The problem is that I need the part that updates the database only to happen when the form is submitted. Now I thought of just making a new php file and executing it from there (form action='newpage.php'). However, the problem is that this is the scripting for 1 of 9 products on the page. So, the new page wont be able to tell which product is being rated. How can I transfer the value of one variable on the original page to a new page?

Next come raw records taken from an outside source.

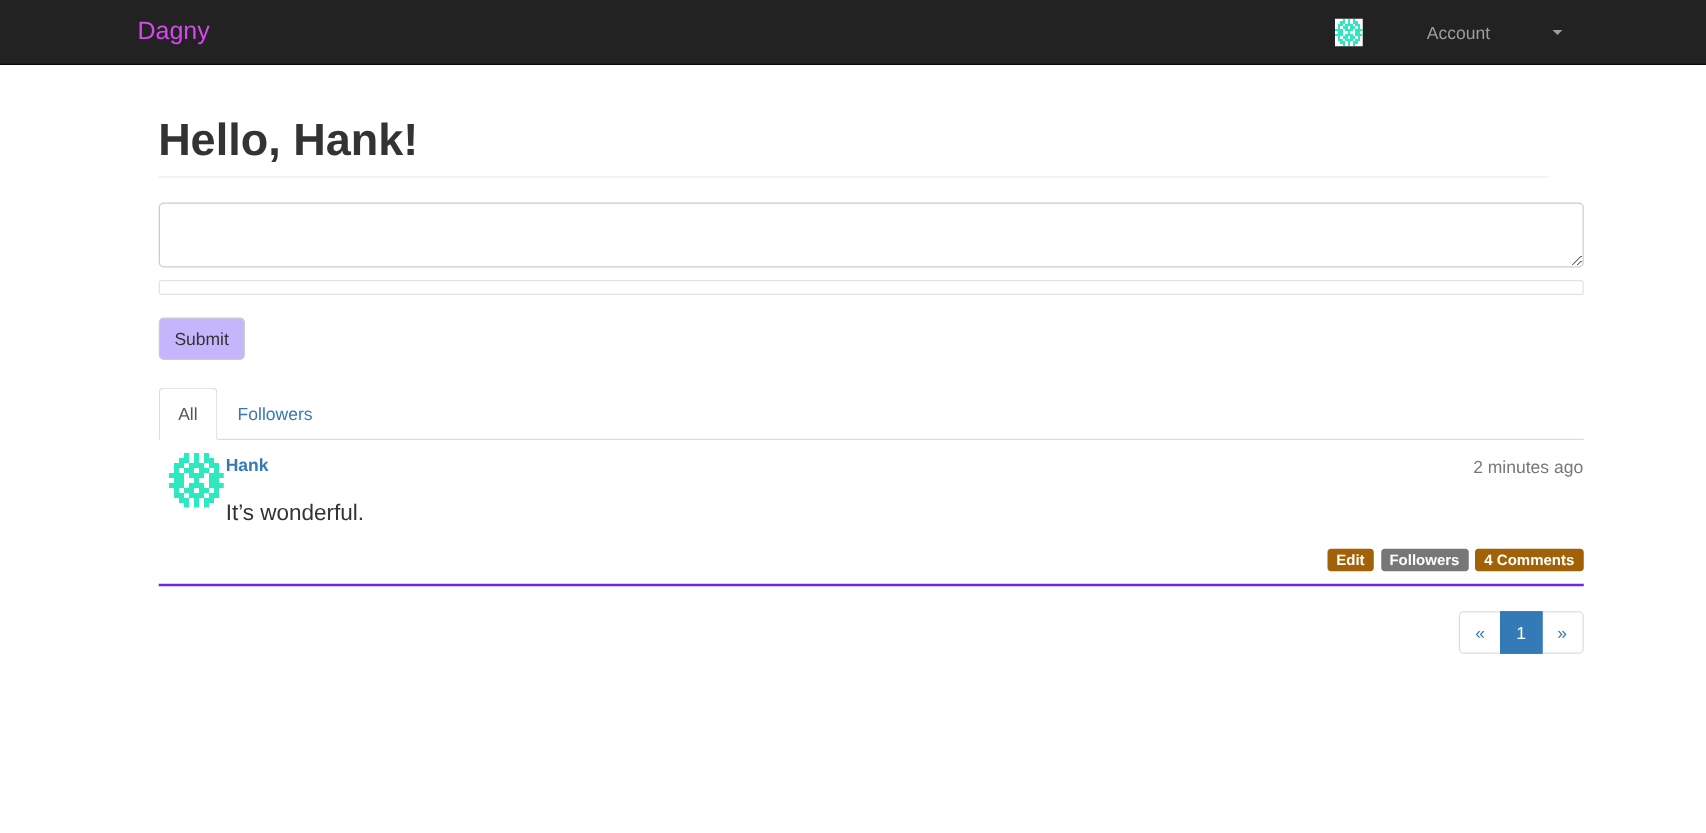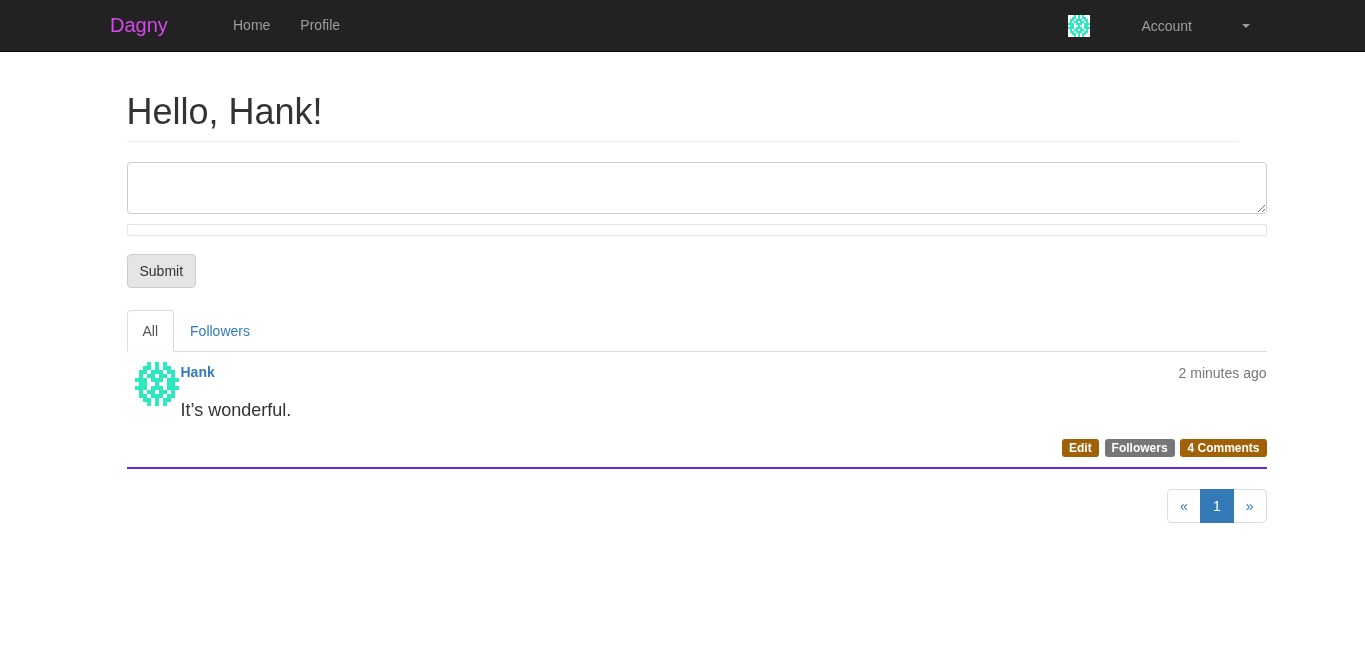--- a/index.html
+++ b/index.html
@@ -115,21 +115,21 @@
   }
 
   .page-header {
     padding-bottom: 9px;
     margin: 40px 0 20px;
     border-bottom: 1px solid #eeeeee;
   }
   .page-header h1 {
     margin: 0;
     font-size: 36px;
-    font-weight: normal;
+    font-weight: bold;
     line-height: 1.1;
     color: #333333;
   }
 
   
   .form-label {
     display: block;
     font-weight: bold;
     font-size: 14px;
     margin-bottom: 5px;
@@ -171,21 +171,21 @@
     padding: 6px 12px;
     margin-bottom: 0;
     font-size: 14px;
     font-family: "Liberation Sans", sans-serif;
     font-weight: normal;
     line-height: 1.428571429;
     text-align: center;
     white-space: nowrap;
     vertical-align: middle;
     cursor: pointer;
-    background-color: #e5e5e5;
+    background-color: #c4b5fd;
     border: 1px solid #cccccc;
     border-radius: 4px;
     color: #333333;
   }
 
   
   .nav-tabs {
     list-style: none;
     margin: 22px 0 0 0;
     padding: 0;
@@ -325,28 +325,20 @@
     background-color: #337ab7;
     border-color: #337ab7;
   }
 </style>
 </head>
 <body>
 
 <div class="navbar">
   <div class="navbar-inner">
     <a class="brand" href="#">Dagny</a>
-    <ul class="nav-links">
-      <li>
-        <a href="#">Home</a>
-      </li>
-      <li>
-        <a href="#">Profile</a>
-      </li>
-    </ul>
     <a class="nav-right" href="#">
       <span>
         <svg class="identicon-sm" viewBox="0 0 11 11" shape-rendering="crispEdges" aria-hidden="true">
           <rect width="11" height="11" fill="#ffffff"></rect>
           <g fill="#2EE8C0">
             <rect x="3" y="0" width="1" height="1"></rect>
               <rect x="5" y="0" width="1" height="1"></rect>
               <rect x="7" y="0" width="1" height="1"></rect>
             <rect x="2" y="1" width="2" height="1"></rect>
               <rect x="5" y="1" width="1" height="1"></rect>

Or is there another way to do this?

Dijkgraaf

8:49 pm on Feb 12, 2006 (gmt 0)

WebmasterWorld Senior Member

10+ Year Member

You need in if block.
e.g.
if($action == "Submit"){
... do things from after the form submit
} else
{
... do things for page load
}

dreamcatcher

10:24 pm on Feb 12, 2006 (gmt 0)

WebmasterWorld Senior Member

10+ Year Member

Also, if you have register globals OFF, you need to access the variables using $_POST & $_GET.

dc

Anyango

6:38 am on Feb 13, 2006 (gmt 0)

WebmasterWorld Senior Member

10+ Year Member

The problem is that I need the part that updates the database only to happen when the form is submitted. Now I thought of just making a new php file and executing it from there (form action='newpage.php'). However, the problem is that this is the scripting for 1 of 9 products on the page. So, the new page wont be able to tell which product is being rated. How can I transfer the value of one variable on the original page to a new page? Or is there another way to do this?

simple!

when you make form like

echo "<form action=newpage.php>";

make a hidden field in that form containing the id of the product for which rating is being made like

echo "<form action=newpage.php>";
echo "<input type=hidden name=productid value='$id'>";

take product id from mysql and put it over there, so when newpage.php gets called it can update rating for that very product.

this was just to answer that question, the above two suggestions by those senior guys are much more recommended.